The growing impact of energy on operational cost and system robustness becomes a strong motivation for improving energy efficiency in parallel computing systems, in addition to performance. Multi-core architectures are equipped with features to enable energy-efficient computing, such as core asymmetry and DVFS in CPU and memory subsystems. At the same time, task-based parallel programming models have gained popularity as an effective way to develop parallel applications. These models allow developers to express parallelism in the form of tasks and their dependencies, providing flexibility in execution.
Challenges in Energy-Efficient Task Scheduling
An efficient runtime scheduler plays a crucial role to achieve energy-efficient execution of a task-based application. It necessitates leveraging both architectural features and application characteristics. This involves:
- Assigning tasks to the most suitable core type (in core asymmetric architectures).
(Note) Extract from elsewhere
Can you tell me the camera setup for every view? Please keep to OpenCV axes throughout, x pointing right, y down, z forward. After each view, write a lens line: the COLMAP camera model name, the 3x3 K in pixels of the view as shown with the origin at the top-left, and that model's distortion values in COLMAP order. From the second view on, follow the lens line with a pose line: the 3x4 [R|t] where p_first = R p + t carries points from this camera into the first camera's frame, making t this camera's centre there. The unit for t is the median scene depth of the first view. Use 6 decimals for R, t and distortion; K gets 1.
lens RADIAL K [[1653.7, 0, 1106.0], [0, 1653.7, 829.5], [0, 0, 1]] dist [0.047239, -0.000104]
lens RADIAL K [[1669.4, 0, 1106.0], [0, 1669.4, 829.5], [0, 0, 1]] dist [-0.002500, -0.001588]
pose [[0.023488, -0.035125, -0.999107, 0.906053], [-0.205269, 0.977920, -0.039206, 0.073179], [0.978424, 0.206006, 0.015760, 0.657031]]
- Dynamically adjusting CPU and memory frequency based on workload characteristics.
- Adapting to different energy-performance trade-offs based on user or system requirements.
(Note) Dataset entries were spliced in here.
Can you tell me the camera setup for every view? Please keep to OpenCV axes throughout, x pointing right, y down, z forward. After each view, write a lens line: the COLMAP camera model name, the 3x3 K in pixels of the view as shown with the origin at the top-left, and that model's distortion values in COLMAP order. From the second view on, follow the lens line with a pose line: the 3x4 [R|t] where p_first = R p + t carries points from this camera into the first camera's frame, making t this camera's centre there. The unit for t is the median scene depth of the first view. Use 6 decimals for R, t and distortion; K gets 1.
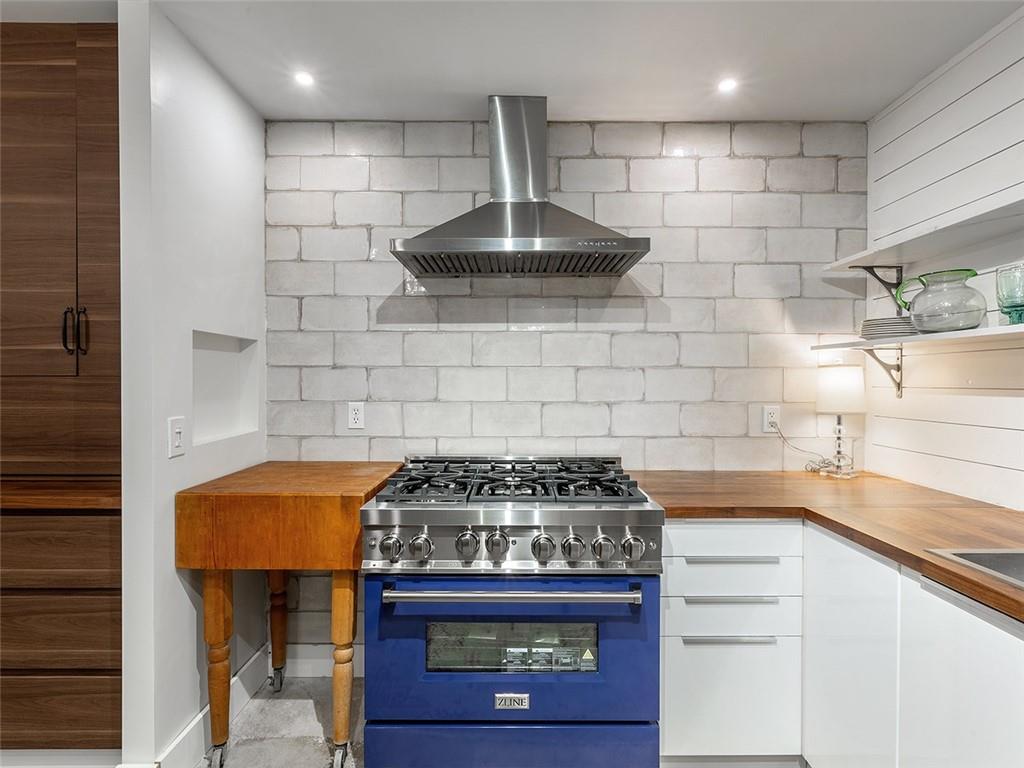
lens RADIAL K [[516.8, 0, 514.5], [0, 516.8, 384.5], [0, 0, 1]] dist [0.002103, -0.000010]
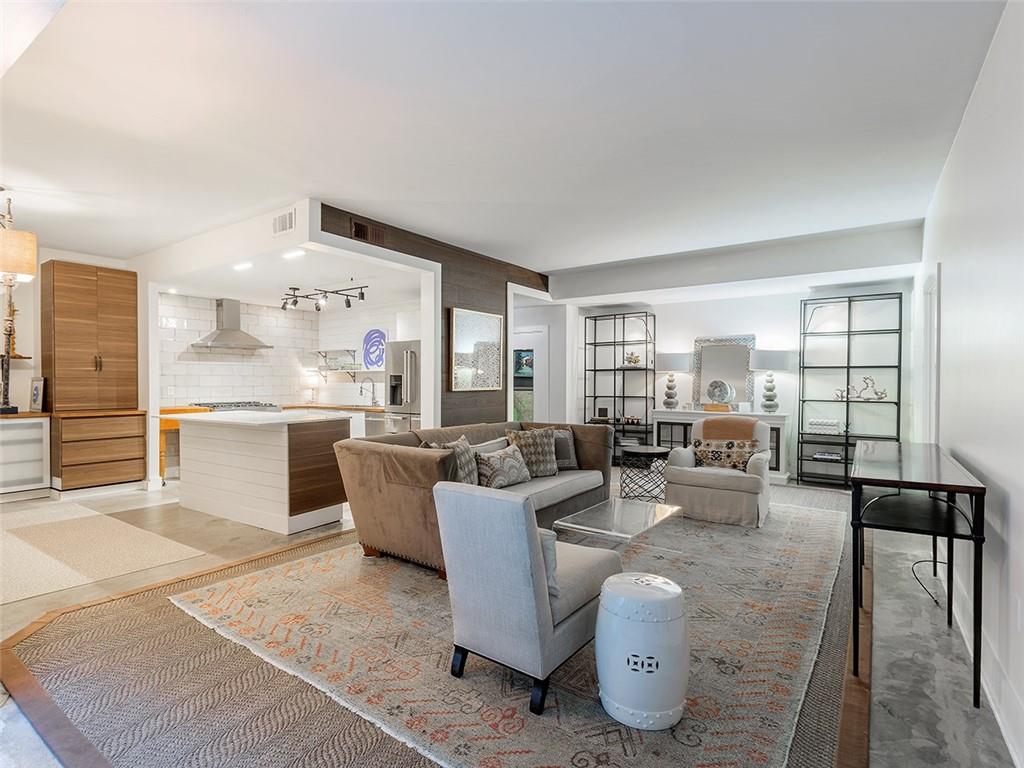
lens RADIAL K [[516.8, 0, 515.5], [0, 516.8, 385.0], [0, 0, 1]] dist [0.002103, -0.000010]
pose [[0.570988, -0.007746, 0.820922, -1.671430], [0.007151, 0.999964, 0.004461, 0.025846], [-0.820927, 0.003323, 0.571023, -2.437110]]
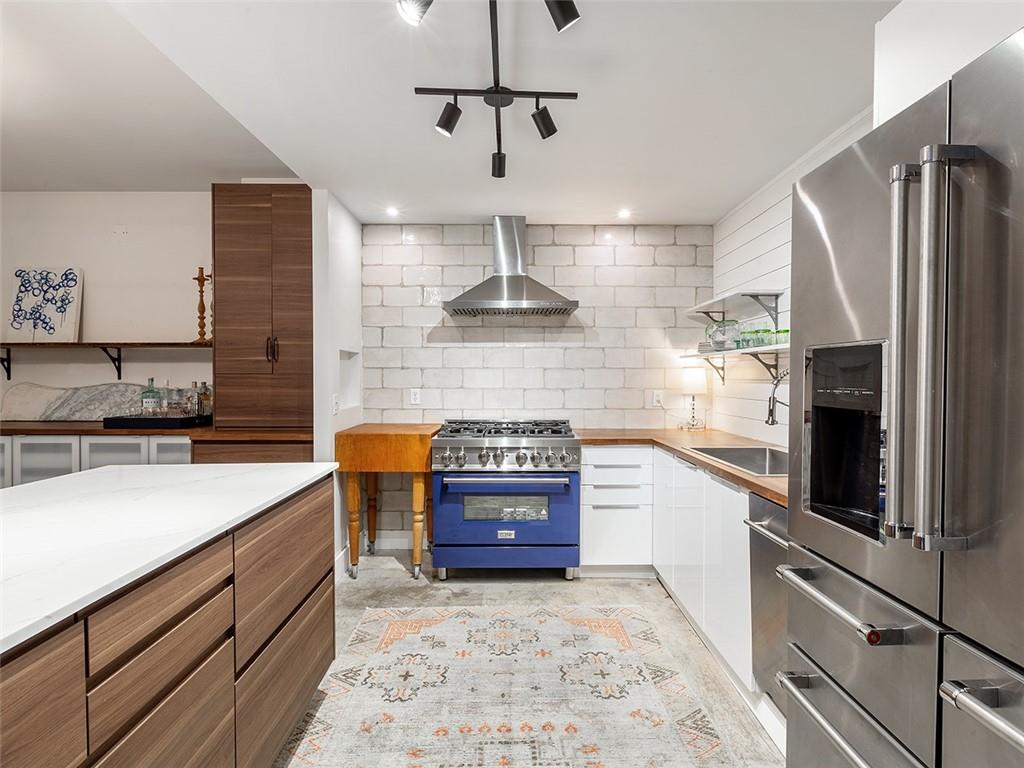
lens RADIAL K [[516.8, 0, 513.9], [0, 516.8, 383.6], [0, 0, 1]] dist [0.002103, -0.000010]
pose [[0.999990, -0.001527, 0.004208, 0.012922], [0.001511, 0.999992, 0.003735, 0.011222], [-0.004214, -0.003728, 0.999984, -0.725517]]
Moreover, not all architectural knobs may be available or exposed to the user. This makes it essential to design adaptive scheduling strategies that can operate efficiently across different hardware configurations. Therefore, our work focuses on adaptive task scheduling and resource management to improve energy efficiency in multi-core architectures, leading to two key publications [1][2].
Our Approach: An Adaptive and Model-Driven Energy-Aware Scheduler
In the eProcessor project, we have developed a task scheduler that leverages
- Architectural factors: Core asymmetry, CPU DVFS, and memory DVFS
- Application characteristics: Inter-task parallelism, intra-task parallelism, and individual task properties
to improve the overall energy efficiency. We introduce a set of models built by multivariate polynomial regression to investigate the impact of tuning all these knobs on both performance and power consumption and facilitate the energy consumption prediction and select the best task schedule and DVFS settings. Additionally, the scheduler is designed to flexibly adapt to different energy-performance trade-off metrics, making it suitable for a variety of use cases. The evaluation shows that in comparison to the baseline greedy random work stealing, our scheduler achieves 28%, 41%, 55% reduction on EDP, ED2P and E2DP, respectively.

Integration with LLVM OpenMP Runtime
To extend the applicability of our scheduler, we integrated it into the LLVM OpenMP runtime for scheduling OpenMP taskloop constructs on multi-core architectures. To streamline the conversion of OpenMP for loops into taskloop constructs, we developed an automated Python tool that allows users to specify moldable parallel regions for better scheduling. Furthermore, we introduced a cost clause for the taskloop construct to enable efficient scheduling of taskloops with varying input sizes. Our extended LLVM OpenMP runtime is capable of dynamically selecting the optimal core type, number of cores, CPU frequency, and memory frequency for every parallel region targeting energy consumption, energy-delay-product metrics, etc.
References:
[1] Jing Chen, Madhavan Manivannan, Bhavishya Goel, and Miquel Pericàs, JOSS: Joint Exploration of CPU-Memory DVFS and Task Scheduling for Energy Efficiency, 52nd International Conference on Parallel Processing (ICPP) 2023.
[2] Jing Chen, Madhavan Manivannan, Bhavishya Goel, and Miquel Pericàs, SWEEP: Adaptive Task Scheduling for Exploring Energy Performance Trade-offs, 38th IEEE International Parallel and Distributed Processing Symposium (IPDPS) 2024.